Segment Open

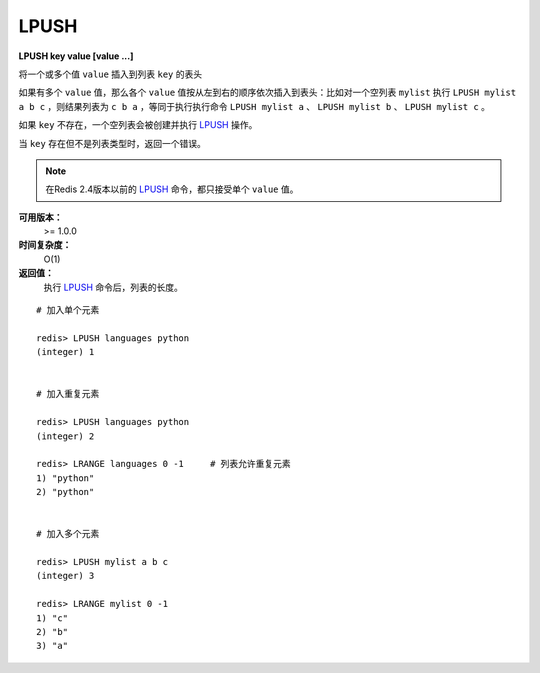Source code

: .. _lpush:

LPUSH
=======

**LPUSH key value [value ...]**

将一个或多个值 ``value`` 插入到列表 ``key`` 的表头

如果有多个 ``value`` 值，那么各个 ``value`` 值按从左到右的顺序依次插入到表头：比如对一个空列表 ``mylist`` 执行 ``LPUSH mylist a b c`` ，则结果列表为 ``c b a`` ，等同于执行执行命令 ``LPUSH mylist a`` 、 ``LPUSH mylist b`` 、 ``LPUSH mylist c`` 。

如果 ``key`` 不存在，一个空列表会被创建并执行 `LPUSH`_ 操作。

当 ``key`` 存在但不是列表类型时，返回一个错误。

.. note:: 在Redis 2.4版本以前的 `LPUSH`_ 命令，都只接受单个 ``value`` 值。

**可用版本：**
    >= 1.0.0

**时间复杂度：**
    O(1)

**返回值：**
    执行 `LPUSH`_ 命令后，列表的长度。

::
    
    # 加入单个元素

    redis> LPUSH languages python
    (integer) 1


    # 加入重复元素

    redis> LPUSH languages python
    (integer) 2

    redis> LRANGE languages 0 -1     # 列表允许重复元素
    1) "python"
    2) "python"


    # 加入多个元素

    redis> LPUSH mylist a b c
    (integer) 3

    redis> LRANGE mylist 0 -1
    1) "c"
    2) "b"
    3) "a"
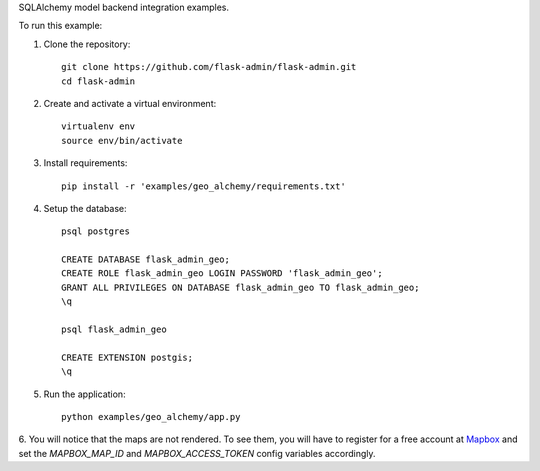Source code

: SQLAlchemy model backend integration examples.

To run this example:

1. Clone the repository::

    git clone https://github.com/flask-admin/flask-admin.git
    cd flask-admin

2. Create and activate a virtual environment::

    virtualenv env
    source env/bin/activate

3. Install requirements::

    pip install -r 'examples/geo_alchemy/requirements.txt'

4. Setup the database::

    psql postgres

    CREATE DATABASE flask_admin_geo;
    CREATE ROLE flask_admin_geo LOGIN PASSWORD 'flask_admin_geo';
    GRANT ALL PRIVILEGES ON DATABASE flask_admin_geo TO flask_admin_geo;
    \q

    psql flask_admin_geo

    CREATE EXTENSION postgis;
    \q

5. Run the application::

    python examples/geo_alchemy/app.py

6. You will notice that the maps are not rendered. To see them, you will have
to register for a free account at `Mapbox <https://www.mapbox.com/>`_ and set
the *MAPBOX_MAP_ID* and *MAPBOX_ACCESS_TOKEN* config variables accordingly.
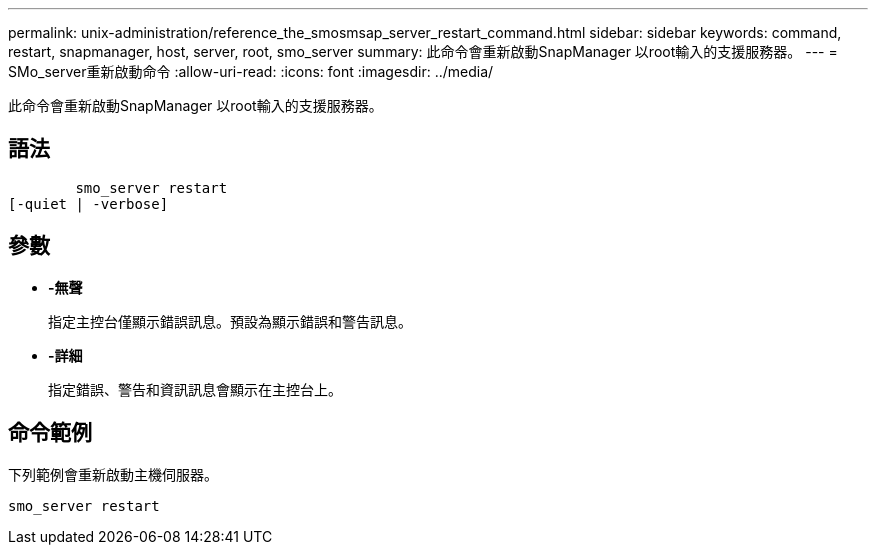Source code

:---
permalink: unix-administration/reference_the_smosmsap_server_restart_command.html 
sidebar: sidebar 
keywords: command, restart, snapmanager, host, server, root, smo_server 
summary: 此命令會重新啟動SnapManager 以root輸入的支援服務器。 
---
= SMo_server重新啟動命令
:allow-uri-read: 
:icons: font
:imagesdir: ../media/


[role="lead"]
此命令會重新啟動SnapManager 以root輸入的支援服務器。



== 語法

[listing]
----

        smo_server restart
[-quiet | -verbose]
----


== 參數

* *-無聲*
+
指定主控台僅顯示錯誤訊息。預設為顯示錯誤和警告訊息。

* *-詳細*
+
指定錯誤、警告和資訊訊息會顯示在主控台上。





== 命令範例

下列範例會重新啟動主機伺服器。

[listing]
----
smo_server restart
----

Segment Closed

YOUR ASSIGNMENT:
Your task is to retype the records above in full and exactly, omitting the pictures.

SOLUTION:
Source code

: .. _lpush:

LPUSH
=======

**LPUSH key value [value ...]**

将一个或多个值 ``value`` 插入到列表 ``key`` 的表头

如果有多个 ``value`` 值，那么各个 ``value`` 值按从左到右的顺序依次插入到表头：比如对一个空列表 ``mylist`` 执行 ``LPUSH mylist a b c`` ，则结果列表为 ``c b a`` ，等同于执行执行命令 ``LPUSH mylist a`` 、 ``LPUSH mylist b`` 、 ``LPUSH mylist c`` 。

如果 ``key`` 不存在，一个空列表会被创建并执行 `LPUSH`_ 操作。

当 ``key`` 存在但不是列表类型时，返回一个错误。

.. note:: 在Redis 2.4版本以前的 `LPUSH`_ 命令，都只接受单个 ``value`` 值。

**可用版本：**
    >= 1.0.0

**时间复杂度：**
    O(1)

**返回值：**
    执行 `LPUSH`_ 命令后，列表的长度。

::
    
    # 加入单个元素

    redis> LPUSH languages python
    (integer) 1


    # 加入重复元素

    redis> LPUSH languages python
    (integer) 2

    redis> LRANGE languages 0 -1     # 列表允许重复元素
    1) "python"
    2) "python"


    # 加入多个元素

    redis> LPUSH mylist a b c
    (integer) 3

    redis> LRANGE mylist 0 -1
    1) "c"
    2) "b"
    3) "a"
Source code

: SQLAlchemy model backend integration examples.

To run this example:

1. Clone the repository::

    git clone https://github.com/flask-admin/flask-admin.git
    cd flask-admin

2. Create and activate a virtual environment::

    virtualenv env
    source env/bin/activate

3. Install requirements::

    pip install -r 'examples/geo_alchemy/requirements.txt'

4. Setup the database::

    psql postgres

    CREATE DATABASE flask_admin_geo;
    CREATE ROLE flask_admin_geo LOGIN PASSWORD 'flask_admin_geo';
    GRANT ALL PRIVILEGES ON DATABASE flask_admin_geo TO flask_admin_geo;
    \q

    psql flask_admin_geo

    CREATE EXTENSION postgis;
    \q

5. Run the application::

    python examples/geo_alchemy/app.py

6. You will notice that the maps are not rendered. To see them, you will have
to register for a free account at `Mapbox <https://www.mapbox.com/>`_ and set
the *MAPBOX_MAP_ID* and *MAPBOX_ACCESS_TOKEN* config variables accordingly.
Source code

:---
permalink: unix-administration/reference_the_smosmsap_server_restart_command.html 
sidebar: sidebar 
keywords: command, restart, snapmanager, host, server, root, smo_server 
summary: 此命令會重新啟動SnapManager 以root輸入的支援服務器。 
---
= SMo_server重新啟動命令
:allow-uri-read: 
:icons: font
:imagesdir: ../media/


[role="lead"]
此命令會重新啟動SnapManager 以root輸入的支援服務器。



== 語法

[listing]
----

        smo_server restart
[-quiet | -verbose]
----


== 參數

* *-無聲*
+
指定主控台僅顯示錯誤訊息。預設為顯示錯誤和警告訊息。

* *-詳細*
+
指定錯誤、警告和資訊訊息會顯示在主控台上。





== 命令範例

下列範例會重新啟動主機伺服器。

[listing]
----
smo_server restart
----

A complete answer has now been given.